== Work to complete ==
Copy each of the lines below word for word, keeping their order.

== Task material ==

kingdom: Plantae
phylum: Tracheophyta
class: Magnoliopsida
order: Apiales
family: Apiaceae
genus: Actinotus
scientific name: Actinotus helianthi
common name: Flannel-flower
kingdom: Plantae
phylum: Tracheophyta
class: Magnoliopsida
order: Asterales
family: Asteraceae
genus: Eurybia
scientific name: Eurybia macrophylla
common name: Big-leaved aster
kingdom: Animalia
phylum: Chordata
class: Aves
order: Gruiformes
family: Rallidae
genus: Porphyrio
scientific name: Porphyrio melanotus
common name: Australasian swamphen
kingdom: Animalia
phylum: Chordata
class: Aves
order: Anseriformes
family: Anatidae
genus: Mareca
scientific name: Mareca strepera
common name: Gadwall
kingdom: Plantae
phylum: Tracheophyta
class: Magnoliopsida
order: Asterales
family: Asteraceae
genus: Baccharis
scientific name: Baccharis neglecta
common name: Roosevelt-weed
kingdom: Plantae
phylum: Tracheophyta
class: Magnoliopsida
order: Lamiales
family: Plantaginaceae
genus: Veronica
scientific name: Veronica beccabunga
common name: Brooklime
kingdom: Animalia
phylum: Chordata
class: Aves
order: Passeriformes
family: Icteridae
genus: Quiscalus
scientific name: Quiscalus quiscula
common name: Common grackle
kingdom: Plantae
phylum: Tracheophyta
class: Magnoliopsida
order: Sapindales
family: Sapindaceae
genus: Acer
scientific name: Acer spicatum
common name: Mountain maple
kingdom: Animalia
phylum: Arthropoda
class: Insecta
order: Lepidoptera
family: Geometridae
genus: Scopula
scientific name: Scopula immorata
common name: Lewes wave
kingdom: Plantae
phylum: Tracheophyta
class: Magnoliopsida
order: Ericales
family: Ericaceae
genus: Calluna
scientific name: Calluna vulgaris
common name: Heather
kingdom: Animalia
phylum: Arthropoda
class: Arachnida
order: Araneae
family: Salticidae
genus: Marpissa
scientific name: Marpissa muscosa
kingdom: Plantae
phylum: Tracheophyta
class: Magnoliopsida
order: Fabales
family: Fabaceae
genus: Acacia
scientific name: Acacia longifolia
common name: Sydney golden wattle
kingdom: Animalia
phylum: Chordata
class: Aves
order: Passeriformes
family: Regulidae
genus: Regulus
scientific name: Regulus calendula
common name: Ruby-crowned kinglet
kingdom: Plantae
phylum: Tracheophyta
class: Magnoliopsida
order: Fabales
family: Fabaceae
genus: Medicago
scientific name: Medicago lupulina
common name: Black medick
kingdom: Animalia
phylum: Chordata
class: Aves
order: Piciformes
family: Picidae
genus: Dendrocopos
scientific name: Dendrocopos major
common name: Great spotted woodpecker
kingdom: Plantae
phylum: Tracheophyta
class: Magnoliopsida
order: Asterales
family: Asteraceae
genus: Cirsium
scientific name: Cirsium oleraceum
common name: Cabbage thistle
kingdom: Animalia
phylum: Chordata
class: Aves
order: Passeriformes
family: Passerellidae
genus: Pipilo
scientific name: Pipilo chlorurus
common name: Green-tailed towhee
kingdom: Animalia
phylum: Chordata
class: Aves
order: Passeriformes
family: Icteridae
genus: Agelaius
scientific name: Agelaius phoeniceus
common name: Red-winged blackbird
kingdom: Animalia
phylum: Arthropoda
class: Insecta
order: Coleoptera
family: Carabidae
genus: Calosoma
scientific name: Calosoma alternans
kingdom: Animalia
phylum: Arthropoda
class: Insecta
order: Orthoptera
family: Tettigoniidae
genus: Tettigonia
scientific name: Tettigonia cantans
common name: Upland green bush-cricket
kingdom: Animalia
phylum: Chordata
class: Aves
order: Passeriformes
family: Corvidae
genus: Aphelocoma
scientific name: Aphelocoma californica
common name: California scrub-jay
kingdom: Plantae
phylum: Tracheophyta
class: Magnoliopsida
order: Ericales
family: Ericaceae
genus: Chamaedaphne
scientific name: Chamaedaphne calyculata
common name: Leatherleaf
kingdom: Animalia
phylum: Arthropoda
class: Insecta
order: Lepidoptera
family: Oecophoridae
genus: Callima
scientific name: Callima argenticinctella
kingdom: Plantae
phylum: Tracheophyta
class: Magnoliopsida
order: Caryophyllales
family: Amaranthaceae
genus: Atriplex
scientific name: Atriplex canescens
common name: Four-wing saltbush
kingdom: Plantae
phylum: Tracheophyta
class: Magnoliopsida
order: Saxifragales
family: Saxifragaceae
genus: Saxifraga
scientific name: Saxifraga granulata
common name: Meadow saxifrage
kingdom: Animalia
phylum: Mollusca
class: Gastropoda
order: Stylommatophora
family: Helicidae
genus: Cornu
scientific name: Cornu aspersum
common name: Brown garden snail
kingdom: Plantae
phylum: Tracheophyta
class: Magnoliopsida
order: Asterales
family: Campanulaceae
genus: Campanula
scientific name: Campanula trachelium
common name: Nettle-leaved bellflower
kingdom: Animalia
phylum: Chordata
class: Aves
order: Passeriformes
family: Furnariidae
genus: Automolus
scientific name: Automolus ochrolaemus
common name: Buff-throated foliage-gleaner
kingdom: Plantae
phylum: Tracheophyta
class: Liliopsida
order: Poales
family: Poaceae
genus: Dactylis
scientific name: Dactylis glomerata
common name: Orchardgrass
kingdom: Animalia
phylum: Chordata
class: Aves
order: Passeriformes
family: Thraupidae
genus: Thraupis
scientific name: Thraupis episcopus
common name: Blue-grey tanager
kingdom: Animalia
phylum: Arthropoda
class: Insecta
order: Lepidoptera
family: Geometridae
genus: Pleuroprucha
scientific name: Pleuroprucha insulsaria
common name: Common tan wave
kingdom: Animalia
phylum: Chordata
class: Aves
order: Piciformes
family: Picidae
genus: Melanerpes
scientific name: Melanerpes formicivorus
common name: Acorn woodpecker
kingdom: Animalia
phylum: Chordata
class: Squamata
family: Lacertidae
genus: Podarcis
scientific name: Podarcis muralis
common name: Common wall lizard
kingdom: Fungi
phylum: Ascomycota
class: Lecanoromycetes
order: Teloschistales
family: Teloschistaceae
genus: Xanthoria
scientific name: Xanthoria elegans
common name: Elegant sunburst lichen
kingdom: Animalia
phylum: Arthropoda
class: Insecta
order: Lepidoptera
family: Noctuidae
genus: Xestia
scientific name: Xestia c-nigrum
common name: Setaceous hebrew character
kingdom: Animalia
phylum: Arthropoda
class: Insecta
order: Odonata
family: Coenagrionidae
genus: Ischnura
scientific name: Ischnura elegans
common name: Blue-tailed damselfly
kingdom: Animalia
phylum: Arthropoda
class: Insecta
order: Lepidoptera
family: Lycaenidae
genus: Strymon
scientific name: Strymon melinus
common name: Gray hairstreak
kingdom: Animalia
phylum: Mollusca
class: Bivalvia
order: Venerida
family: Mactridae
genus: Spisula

== Complete output ==
kingdom: Plantae
phylum: Tracheophyta
class: Magnoliopsida
order: Apiales
family: Apiaceae
genus: Actinotus
scientific name: Actinotus helianthi
common name: Flannel-flower
kingdom: Plantae
phylum: Tracheophyta
class: Magnoliopsida
order: Asterales
family: Asteraceae
genus: Eurybia
scientific name: Eurybia macrophylla
common name: Big-leaved aster
kingdom: Animalia
phylum: Chordata
class: Aves
order: Gruiformes
family: Rallidae
genus: Porphyrio
scientific name: Porphyrio melanotus
common name: Australasian swamphen
kingdom: Animalia
phylum: Chordata
class: Aves
order: Anseriformes
family: Anatidae
genus: Mareca
scientific name: Mareca strepera
common name: Gadwall
kingdom: Plantae
phylum: Tracheophyta
class: Magnoliopsida
order: Asterales
family: Asteraceae
genus: Baccharis
scientific name: Baccharis neglecta
common name: Roosevelt-weed
kingdom: Plantae
phylum: Tracheophyta
class: Magnoliopsida
order: Lamiales
family: Plantaginaceae
genus: Veronica
scientific name: Veronica beccabunga
common name: Brooklime
kingdom: Animalia
phylum: Chordata
class: Aves
order: Passeriformes
family: Icteridae
genus: Quiscalus
scientific name: Quiscalus quiscula
common name: Common grackle
kingdom: Plantae
phylum: Tracheophyta
class: Magnoliopsida
order: Sapindales
family: Sapindaceae
genus: Acer
scientific name: Acer spicatum
common name: Mountain maple
kingdom: Animalia
phylum: Arthropoda
class: Insecta
order: Lepidoptera
family: Geometridae
genus: Scopula
scientific name: Scopula immorata
common name: Lewes wave
kingdom: Plantae
phylum: Tracheophyta
class: Magnoliopsida
order: Ericales
family: Ericaceae
genus: Calluna
scientific name: Calluna vulgaris
common name: Heather
kingdom: Animalia
phylum: Arthropoda
class: Arachnida
order: Araneae
family: Salticidae
genus: Marpissa
scientific name: Marpissa muscosa
kingdom: Plantae
phylum: Tracheophyta
class: Magnoliopsida
order: Fabales
family: Fabaceae
genus: Acacia
scientific name: Acacia longifolia
common name: Sydney golden wattle
kingdom: Animalia
phylum: Chordata
class: Aves
order: Passeriformes
family: Regulidae
genus: Regulus
scientific name: Regulus calendula
common name: Ruby-crowned kinglet
kingdom: Plantae
phylum: Tracheophyta
class: Magnoliopsida
order: Fabales
family: Fabaceae
genus: Medicago
scientific name: Medicago lupulina
common name: Black medick
kingdom: Animalia
phylum: Chordata
class: Aves
order: Piciformes
family: Picidae
genus: Dendrocopos
scientific name: Dendrocopos major
common name: Great spotted woodpecker
kingdom: Plantae
phylum: Tracheophyta
class: Magnoliopsida
order: Asterales
family: Asteraceae
genus: Cirsium
scientific name: Cirsium oleraceum
common name: Cabbage thistle
kingdom: Animalia
phylum: Chordata
class: Aves
order: Passeriformes
family: Passerellidae
genus: Pipilo
scientific name: Pipilo chlorurus
common name: Green-tailed towhee
kingdom: Animalia
phylum: Chordata
class: Aves
order: Passeriformes
family: Icteridae
genus: Agelaius
scientific name: Agelaius phoeniceus
common name: Red-winged blackbird
kingdom: Animalia
phylum: Arthropoda
class: Insecta
order: Coleoptera
family: Carabidae
genus: Calosoma
scientific name: Calosoma alternans
kingdom: Animalia
phylum: Arthropoda
class: Insecta
order: Orthoptera
family: Tettigoniidae
genus: Tettigonia
scientific name: Tettigonia cantans
common name: Upland green bush-cricket
kingdom: Animalia
phylum: Chordata
class: Aves
order: Passeriformes
family: Corvidae
genus: Aphelocoma
scientific name: Aphelocoma californica
common name: California scrub-jay
kingdom: Plantae
phylum: Tracheophyta
class: Magnoliopsida
order: Ericales
family: Ericaceae
genus: Chamaedaphne
scientific name: Chamaedaphne calyculata
common name: Leatherleaf
kingdom: Animalia
phylum: Arthropoda
class: Insecta
order: Lepidoptera
family: Oecophoridae
genus: Callima
scientific name: Callima argenticinctella
kingdom: Plantae
phylum: Tracheophyta
class: Magnoliopsida
order: Caryophyllales
family: Amaranthaceae
genus: Atriplex
scientific name: Atriplex canescens
common name: Four-wing saltbush
kingdom: Plantae
phylum: Tracheophyta
class: Magnoliopsida
order: Saxifragales
family: Saxifragaceae
genus: Saxifraga
scientific name: Saxifraga granulata
common name: Meadow saxifrage
kingdom: Animalia
phylum: Mollusca
class: Gastropoda
order: Stylommatophora
family: Helicidae
genus: Cornu
scientific name: Cornu aspersum
common name: Brown garden snail
kingdom: Plantae
phylum: Tracheophyta
class: Magnoliopsida
order: Asterales
family: Campanulaceae
genus: Campanula
scientific name: Campanula trachelium
common name: Nettle-leaved bellflower
kingdom: Animalia
phylum: Chordata
class: Aves
order: Passeriformes
family: Furnariidae
genus: Automolus
scientific name: Automolus ochrolaemus
common name: Buff-throated foliage-gleaner
kingdom: Plantae
phylum: Tracheophyta
class: Liliopsida
order: Poales
family: Poaceae
genus: Dactylis
scientific name: Dactylis glomerata
common name: Orchardgrass
kingdom: Animalia
phylum: Chordata
class: Aves
order: Passeriformes
family: Thraupidae
genus: Thraupis
scientific name: Thraupis episcopus
common name: Blue-grey tanager
kingdom: Animalia
phylum: Arthropoda
class: Insecta
order: Lepidoptera
family: Geometridae
genus: Pleuroprucha
scientific name: Pleuroprucha insulsaria
common name: Common tan wave
kingdom: Animalia
phylum: Chordata
class: Aves
order: Piciformes
family: Picidae
genus: Melanerpes
scientific name: Melanerpes formicivorus
common name: Acorn woodpecker
kingdom: Animalia
phylum: Chordata
class: Squamata
family: Lacertidae
genus: Podarcis
scientific name: Podarcis muralis
common name: Common wall lizard
kingdom: Fungi
phylum: Ascomycota
class: Lecanoromycetes
order: Teloschistales
family: Teloschistaceae
genus: Xanthoria
scientific name: Xanthoria elegans
common name: Elegant sunburst lichen
kingdom: Animalia
phylum: Arthropoda
class: Insecta
order: Lepidoptera
family: Noctuidae
genus: Xestia
scientific name: Xestia c-nigrum
common name: Setaceous hebrew character
kingdom: Animalia
phylum: Arthropoda
class: Insecta
order: Odonata
family: Coenagrionidae
genus: Ischnura
scientific name: Ischnura elegans
common name: Blue-tailed damselfly
kingdom: Animalia
phylum: Arthropoda
class: Insecta
order: Lepidoptera
family: Lycaenidae
genus: Strymon
scientific name: Strymon melinus
common name: Gray hairstreak
kingdom: Animalia
phylum: Mollusca
class: Bivalvia
order: Venerida
family: Mactridae
genus: Spisula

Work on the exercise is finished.